What goes down the drain could come back to heat your home or business. That’s the principle behind using wastewater as a heating source.
Rep. Larry Kraft (DFL-St. Louis Park) would like to see Minnesota take the lead on this relatively new technology.
He sponsors HF2317, which, as amended, would appropriate $3 million from the Renewable Development Account to the Pollution Control Agency to conduct a study that would identify wastewater treatment plants in the state at which waste heat could be recovered and used to provide heat to buildings through an existing or new district heating system.

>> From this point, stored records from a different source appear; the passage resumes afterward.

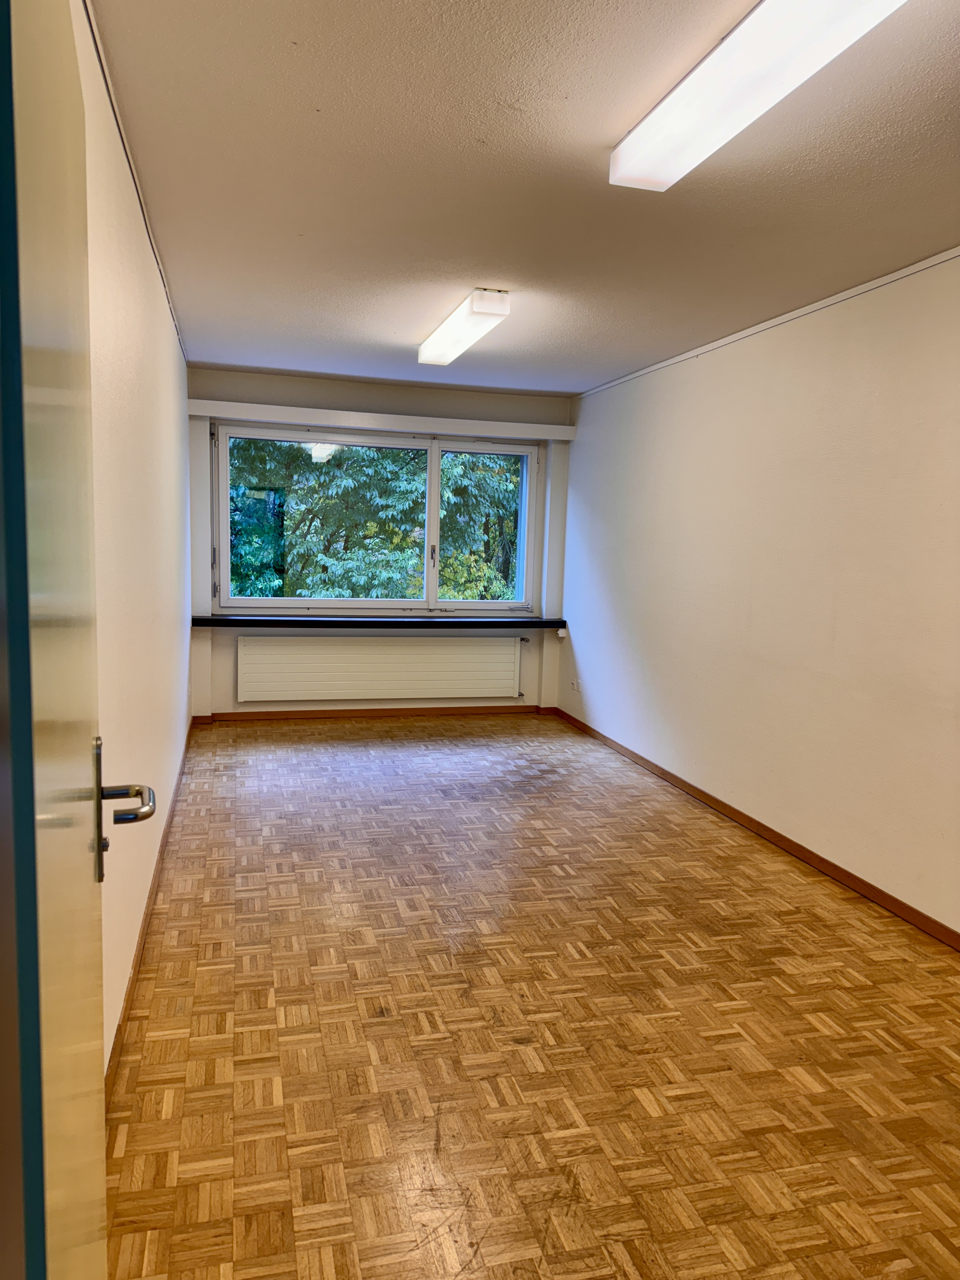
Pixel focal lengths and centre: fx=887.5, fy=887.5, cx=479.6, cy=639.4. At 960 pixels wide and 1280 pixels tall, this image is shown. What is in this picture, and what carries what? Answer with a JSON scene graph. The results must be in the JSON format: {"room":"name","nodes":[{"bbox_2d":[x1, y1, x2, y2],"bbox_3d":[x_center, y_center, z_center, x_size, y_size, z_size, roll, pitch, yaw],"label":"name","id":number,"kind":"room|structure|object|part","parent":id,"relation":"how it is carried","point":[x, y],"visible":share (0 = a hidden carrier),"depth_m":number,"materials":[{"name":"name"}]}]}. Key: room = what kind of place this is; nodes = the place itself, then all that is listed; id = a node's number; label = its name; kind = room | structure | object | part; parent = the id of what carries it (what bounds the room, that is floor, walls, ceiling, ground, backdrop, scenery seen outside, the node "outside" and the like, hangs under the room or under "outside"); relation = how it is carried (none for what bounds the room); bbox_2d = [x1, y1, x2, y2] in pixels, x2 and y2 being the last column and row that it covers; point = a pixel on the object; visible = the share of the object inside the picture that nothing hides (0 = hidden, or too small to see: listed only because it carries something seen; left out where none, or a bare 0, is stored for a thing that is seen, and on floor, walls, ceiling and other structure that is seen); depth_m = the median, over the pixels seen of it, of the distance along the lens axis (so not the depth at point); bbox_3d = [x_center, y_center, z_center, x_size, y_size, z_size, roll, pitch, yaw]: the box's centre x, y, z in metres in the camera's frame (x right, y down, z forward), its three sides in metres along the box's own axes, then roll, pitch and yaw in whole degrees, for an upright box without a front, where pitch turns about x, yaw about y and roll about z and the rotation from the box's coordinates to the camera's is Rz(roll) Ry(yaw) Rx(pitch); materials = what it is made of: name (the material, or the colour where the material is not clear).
{"room":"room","nodes":[
{"label":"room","id":0,"kind":"room"},
{"bbox_2d":[71,2,191,1074],"bbox_3d":[-1.194,-0.238,2.892,0.177,2.470,6.333,0,7,-15],"label":"left wall","id":1,"kind":"structure","parent":0,"point":[167,348],"depth_m":2.66,"materials":[{"name":"paint"}]},
{"bbox_2d":[0,0,151,1279],"bbox_3d":[-0.457,0.186,0.982,0.147,2.066,0.915,-1,7,-22],"label":"door","id":2,"kind":"structure","parent":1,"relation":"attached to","point":[101,1165],"depth_m":0.67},
{"bbox_3d":[-0.443,0.204,1.081,0.106,0.178,0.131,-1,7,-22],"label":"door handle","id":3,"kind":"part","parent":2,"relation":"part of","materials":[{"name":"silver metal"}]},
{"bbox_2d":[82,0,188,356],"bbox_3d":[-1.017,-1.407,2.690,0.032,0.036,5.033,0,7,-15],"label":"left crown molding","id":4,"kind":"structure","parent":1,"relation":"attached to","point":[106,84],"depth_m":2.47,"materials":[{"name":"white"}]},
{"bbox_2d":[103,714,198,1098],"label":"baseboard","id":5,"kind":"structure","parent":1,"relation":"attached to","point":[143,929],"depth_m":2.80,"materials":[{"name":"brown wood"}]},
{"bbox_2d":[186,365,573,718],"bbox_3d":[-0.697,-0.656,6.640,2.947,2.470,0.239,0,7,-15],"label":"back wall","id":6,"kind":"structure","parent":0,"point":[328,402],"depth_m":6.45,"materials":[{"name":"paint"}]},
{"bbox_2d":[197,704,554,721],"bbox_3d":[-0.757,0.547,6.664,2.510,0.070,0.014,0,7,-15],"label":"back baseboard","id":7,"kind":"structure","parent":6,"relation":"attached to","point":[328,711],"depth_m":6.63,"materials":[{"name":"brown wood"}]},
{"bbox_2d":[210,420,543,613],"bbox_3d":[-0.717,-0.867,6.607,2.420,1.370,0.148,0,7,-15],"label":"window","id":8,"kind":"structure","parent":6,"relation":"in","point":[431,482],"depth_m":6.56,"materials":[{"name":"glass"}]},
{"bbox_3d":[-1.139,-0.780,6.485,1.506,1.301,0.075,0,7,-15],"label":"pane","id":9,"kind":"part","parent":8,"relation":"part of","materials":[{"name":"glass"}]},
{"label":"window handle","id":10,"kind":"part","parent":8,"relation":"part of","materials":[{"name":"metal"}]},
{"bbox_3d":[0.027,-0.800,6.881,0.882,1.396,0.072,0,7,-15],"label":"pane","id":11,"kind":"part","parent":8,"relation":"part of","materials":[{"name":"glass"}]},
{"bbox_2d":[187,614,569,628],"bbox_3d":[-0.676,-0.137,6.531,2.728,0.060,0.309,0,7,-15],"label":"window sill","id":12,"kind":"structure","parent":6,"relation":"attached to","point":[217,619],"depth_m":6.40,"materials":[{"name":"black"}]},
{"bbox_2d":[235,634,524,701],"bbox_3d":[-0.698,0.215,6.574,2.131,0.484,0.089,0,7,-15],"label":"radiator","id":13,"kind":"object","parent":6,"relation":"attached to","point":[402,673],"visible":0.99,"depth_m":6.52,"materials":[{"name":"white metal"}]},
{"bbox_2d":[189,399,576,441],"bbox_3d":[-0.630,-1.561,6.364,2.667,0.099,0.128,0,7,-15],"label":"curtain pelmet","id":14,"kind":"object","parent":6,"relation":"attached to","point":[272,407],"visible":0.98,"depth_m":6.28,"materials":[{"name":"white"}]},
{"bbox_2d":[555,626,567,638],"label":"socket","id":15,"kind":"object","parent":6,"relation":"attached to","point":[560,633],"visible":0.97,"depth_m":6.81,"materials":[{"name":"white plastic"}]},
{"bbox_2d":[92,0,959,396],"bbox_3d":[0.368,-1.487,3.087,2.956,0.120,7.478,0,7,-15],"label":"ceiling","id":16,"kind":"structure","parent":0,"point":[323,98],"depth_m":2.65,"materials":[{"name":"paint"}]},
{"bbox_2d":[417,289,511,365],"bbox_3d":[-0.109,-1.552,4.487,0.173,0.096,1.279,0,7,-15],"label":"ceiling light","id":17,"kind":"object","parent":16,"relation":"attached to","point":[439,337],"visible":0.98,"depth_m":4.22,"materials":[{"name":"white plastic"}]},
{"bbox_2d":[611,0,906,191],"bbox_3d":[0.628,-1.208,1.772,0.215,0.094,1.372,0,7,-15],"label":"ceiling light","id":18,"kind":"object","parent":16,"relation":"attached to","point":[673,173],"visible":0.98,"depth_m":1.90,"materials":[{"name":"white plastic"}]},
{"bbox_2d":[101,713,959,1279],"bbox_3d":[0.323,1.071,3.295,3.003,0.104,7.766,0,7,-15],"label":"parquet floor","id":19,"kind":"structure","parent":0,"point":[483,1031],"depth_m":2.49,"materials":[{"name":"brown wood"}]},
{"bbox_2d":[559,249,959,935],"bbox_3d":[1.598,-0.205,3.596,0.182,2.439,6.733,0,7,-15],"label":"right wall","id":20,"kind":"structure","parent":0,"point":[639,423],"depth_m":3.99,"materials":[{"name":"paint"}]},
{"bbox_2d":[570,677,581,692],"bbox_3d":[0.711,0.335,6.577,0.011,0.091,0.145,0,7,-15],"label":"wall socket","id":21,"kind":"object","parent":20,"relation":"attached to","point":[576,687],"visible":0.99,"depth_m":6.57,"materials":[{"name":"white plastic"}]},
{"bbox_2d":[551,704,959,950],"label":"baseboard","id":22,"kind":"structure","parent":20,"relation":"attached to","point":[776,835],"depth_m":3.97,"materials":[{"name":"brown wood"}]},
{"bbox_2d":[568,247,959,399],"bbox_3d":[1.583,-1.394,3.373,0.020,0.033,6.086,0,7,-15],"label":"ceiling trim","id":23,"kind":"structure","parent":20,"relation":"attached to","point":[758,329],"depth_m":4.01,"materials":[{"name":"white paint"}]},
{"label":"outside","id":24,"kind":"structure","parent":0,"visible":0},
{"label":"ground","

The bill was laid over for possible omnibus bill inclusion Tuesday by the House Energy Finance and Policy Committee.
The one-time appropriation would also fund engineering review and design costs for a pilot waste heat recovery project within the seven-county Twin Cities metropolitan area and one in Greater Minnesota.
“Many wastewater facilities already recover some of their wastewater heat for use internally in their own processes,” Kraft said. “What this bill targets is different: the thermal energy in the treated wastewater itself, which is currently being discharged into our rivers and waterways. This is energy communities have already paid to generate and, right now, we’re not using it.
“Recent studies conducted in St. Paul and Duluth in conjunction with federal grant opportunities identified enough recoverable thermal energy at wastewater treatment facilities to serve as the primary energy source for the district heating networks serving approximately 40 million square feet of building space.”
The Renewable Development Account provides grants to projects that employ non-fossil-fuel-based energy generation, with its funds coming from fees that investor-owned utility Xcel Energy pays in order to store nuclear waste at its Prairie Island and Monticello nuclear power plants.
“It seems like an excellent fit for the RDA,” Kraft said.
Ever-Green Energy operates the thermal energy system that heats and cools much of Downtown St. Paul and the State Capitol area. Its president and chief executive officer is Luke Gaalswyk.
“In St. Paul, we’re working with the Metropolitan Council Environmental Services and the city on Clean Heat St. Paul, an effort to capture waste heat from the state’s largest wastewater treatment facility and integrate it with our existing District Heating network,” he said.
“The technology is proven, deployed at scale in Europe since the 1980s, with several smaller projects in operation across North America.”